3:55 pm on Oct 20, 2006 (gmt 0)

5+ Year Member



Noel looks cool thanks. Is it possible to alter the script so it only sends an email if its the index page thats hit?
4:36 pm on Oct 20, 2006 (gmt 0)

WebmasterWorld Administrator jatar_k is a WebmasterWorld Top Contributor of All Time 10+ Year Member



if you want php advice then go to the PHP forum [webmasterworld.com]

but

$HTTP_SERVER_VARS is deprecated, use $_SERVER

also if you want speed then you should probably stay away from gethostbyaddr and use a iplist in a db or something.

also, everything you are asking for would be available if you had raw logs

just get a new host, look at how much time and therefore money this host is already costing you.

8:37 pm on Oct 21, 2006 (gmt 0)

10+ Year Member



Noel looks cool thanks. Is it possible to alter the script so it only sends an email if its the index page thats hit?

Sure.. Only add (or include) it on/to your index.php

also if you want speed then you should probably stay away from gethostbyaddr and use a iplist in a db or something.

jatar_k is correct with this. The script WILL DO a host lookup everytime to see if it's really from Google. If you have access to a database with all the "google" IP's it will be way faster!

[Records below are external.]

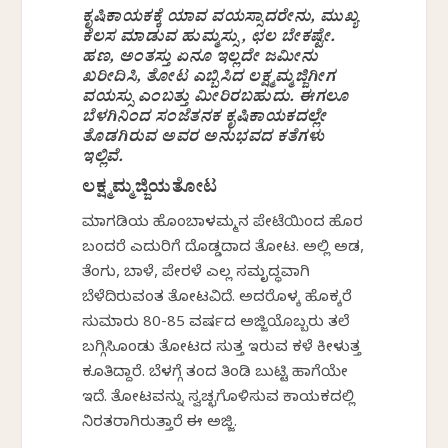
ಕೃಷಿಕಾಯಕಕ್ಕೆ ಯಾವ ವಯಸ್ಸಾದರೇನು, ಮುಖ್ಯ
ಕೆಲಸ ಮಾಡುವ ಹುಮ್ಮಸ್ಸು, ಛಲ ಬೇಕಷ್ಟೇ.
ಹಣ, ಅಂತಸ್ತು ಏನೂ ಇಲ್ಲದೇ ಜಮೀನು
ಖರೀದಿಸಿ, ತೋಟ ಎಬ್ಬಿಸಿದ ಲಕ್ಷ್ಮಮ್ಮಜ್ಜಿಗೀಗ
ವಯಸ್ಸು ಎಂಬತ್ತು ಮೀರಿರಬಹುದು. ಈಗಲೂ
ಬೆಳಗಿನಿಂದ ಸಂಜೆತನಕ ಕೃಷಿಕಾಯಕದಲ್ಲೇ
ತೊಡಗಿರುವ ಅವರ ಅನುಭವದ ಕತೆಗಳು
ಇಲ್ಲಿವೆ.
ಲಕ್ಷ್ಮಮ್ಮಜ್ಜಿಯತೋಟ
ಮಾಗಡಿಯ ಹೊಂಬಾಳಮ್ಮನ ಪೇಟೆಯಿಂದ ಹೊರ
ಬಂದರೆ ಎದುರಿಗೆ ದೊಡ್ಡದಾದ ತೋಟ. ಅಲ್ಲಿ ಅಡಕೆ,
ತೆಂಗು, ಬಾಳೆ, ಪೇರಳೆ ಎಲ್ಲ ಸಮೃದ್ಧವಾಗಿ
ಬೆಳೆದಿರುವಂತ ತೋಟವಿದೆ. ಅದರೊಳಕ್ಕೆ ಹೊಕ್ಕರೆ
ಸುಮಾರು 80-85 ವರ್ಷದ ಅಜ್ಜಿಯೊಬ್ಬರು ತಲೆ
ಬಗ್ಗಿಸಿಕೊಂಡು ತೋಟದ ಸುತ್ತ ಇರುವ ಕಳೆ ಕೀಳುತ್ತ
ಕೂತಿದ್ದಾರೆ. ಬೆಳಗ್ಗೆ ತಂದ ತಿಂಡಿ ಬುಟ್ಟಿ ಹಾಗೆಯೇ
ಇದೆ. ತೋಟವನ್ನು ಸ್ವಚ್ಛಗೊಳಿಸುವ ಕಾಯಕದಲ್ಲಿ
ನಿರತರಾಗಿರುತ್ತಾರೆ ಈ ಅಜ್ಜಿ.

$HTTP_SERVER_VARS is deprecated, use $_SERVER

Again true! See the updated script below!


<?php
// Lets send an email when Google hits the site :-)
// MAKE SURE that you set the "your@emailaddress" part
if ($_SERVER["HTTP_X_FORWARDED_FOR"]!= ""){
$host = @gethostbyaddr($_SERVER["HTTP_X_FORWARDED_FOR"]);
}else{
$IP = $_SERVER["REMOTE_ADDR"];
$host = @gethostbyaddr($_SERVER["REMOTE_ADDR"]);
}

if(eregi("googlebot",$host))
{
$emailaddress = "your@emailaddress";
mail("".$emailaddress."", "Google detected", "Host name is: " . $host . "\n page hit was on: " . $_SERVER['REQUEST_URI']."");
}
?>

12:20 pm on Oct 30, 2006 (gmt 0)

10+ Year Member



The new google tool in [google.com...] will allow you to see a graph of when googlebot visited and how much work it did.